Australian secret service raid home of lawyer representing East Timor in bilateral dispute

Australia's secret service has raided the home of a Canberra lawyer who intends to allege in an international court in The Hague that Australia bugged the East Timorese Cabinet ahead of sensitive oil and gas revenue-sharing negotiations.

The spying allegations come a month after revelations from National Security Agency leaker Edward Snowden that Australia attempted to tap the phones of senior Indonesian officials in 2009 sank Australia-Indonesia relations to their lowest point in more than a decade.

East Timor will go before the Permanent Court of Arbitration on Thursday and use the alleged espionage to challenge the validity of a bilateral agreement struck with Australia in 2006 over sharing seabed oil and gas reserves between the countries.

Australian Attorney General George Brandis confirmed that he had authorized search warrants that were executed by the Australian Security Intelligence Organization, the main national secret service, in Canberra on Tuesday. Documents were seized.
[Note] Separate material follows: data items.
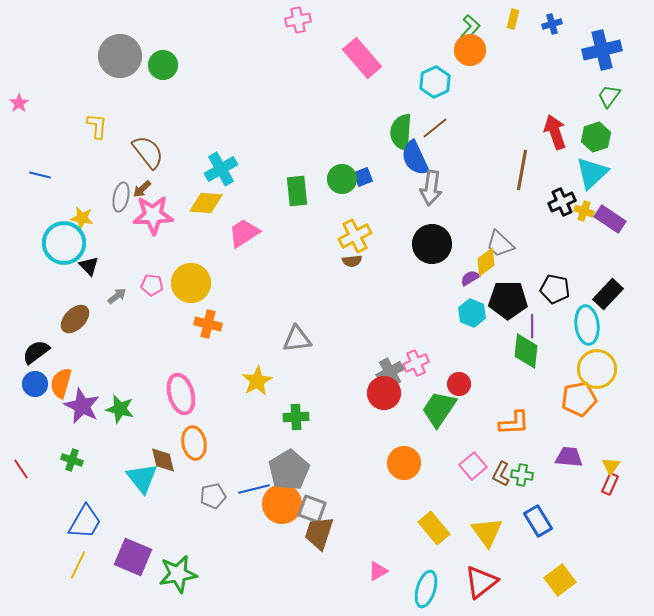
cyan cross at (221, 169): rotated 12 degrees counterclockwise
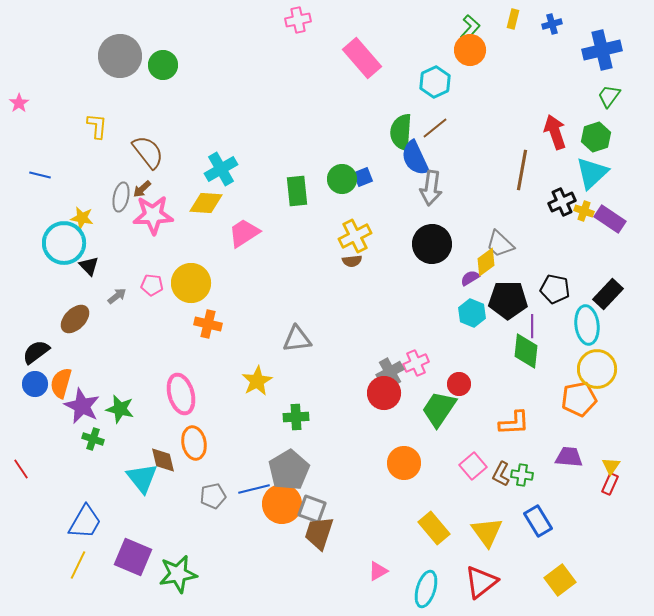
green cross at (72, 460): moved 21 px right, 21 px up
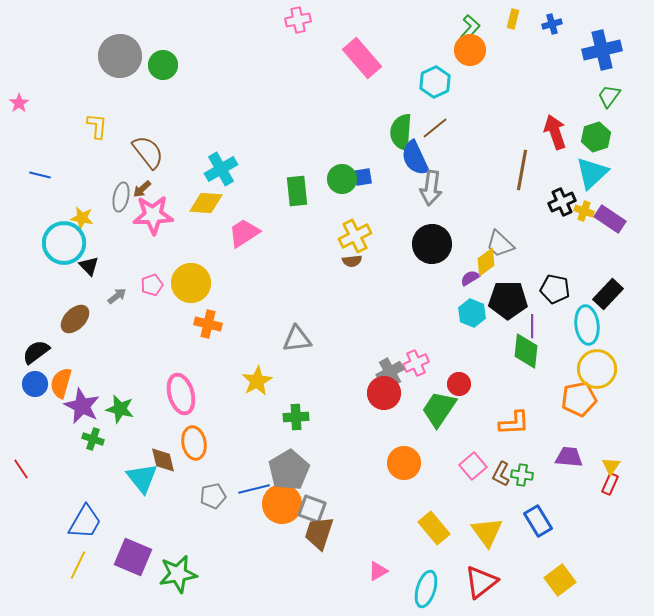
blue square at (363, 177): rotated 12 degrees clockwise
pink pentagon at (152, 285): rotated 25 degrees counterclockwise
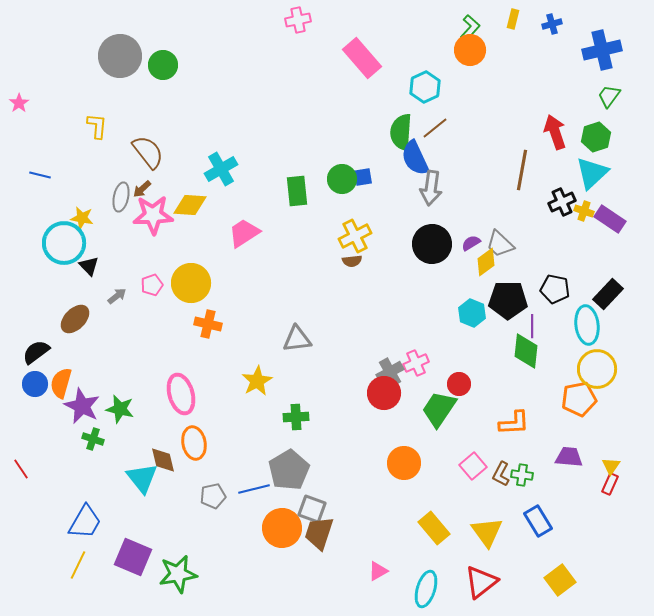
cyan hexagon at (435, 82): moved 10 px left, 5 px down
yellow diamond at (206, 203): moved 16 px left, 2 px down
purple semicircle at (470, 278): moved 1 px right, 35 px up
orange circle at (282, 504): moved 24 px down
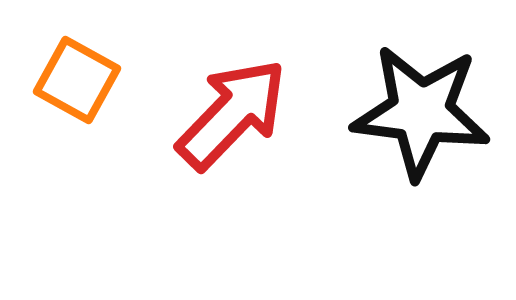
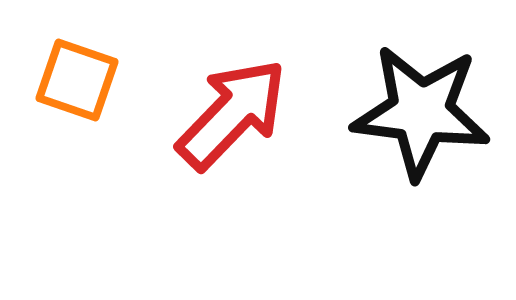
orange square: rotated 10 degrees counterclockwise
Lawyer Bernard Collaery, who will represent East Timor in The Hague, has confirmed that his home was raided. Brandis's office did not confirm or deny media reports that the home of an unnamed former spy was also raided.

Brandis did not comment on an Australian Broadcasting Corp. report that the former spy's passport had been confiscated, preventing him from giving evidence in The Hague.

Brandis said the raids were not conducted to help Australia fight the court case.

"The warrants were issued by me on the grounds that the documents (seized) contained intelligence related to security matters," Brandis said in a statement.

"I have instructed ASIO that the material taken into possession is not under any circumstances to be communicated to those conducting those proceedings on behalf of Australia," he added.

Collaery said the case would proceed without the spy witness, who had been employed by the shadowy Australian Secret Intelligence Service. ASIS spies operate out of Australian embassies around the world.

"This is an attempt to intimidate our witness and to prevent the evidence going forward at The Hague," Collaery told ABC from Amsterdam.

"I can't think of anything more crass than what has occurred," he added.

Collaery said the former spy alleged a team of ASIS technicians inserted listening devices into walls of Cabinet offices that were constructed and renovated in the East Timorese capital Dili under an Australian aid program in 2004.

East Timor's Ambassador to Australia, Abel Guterres, said he was awaiting a statement from his Prime Minister Xanana Gusmao before commenting.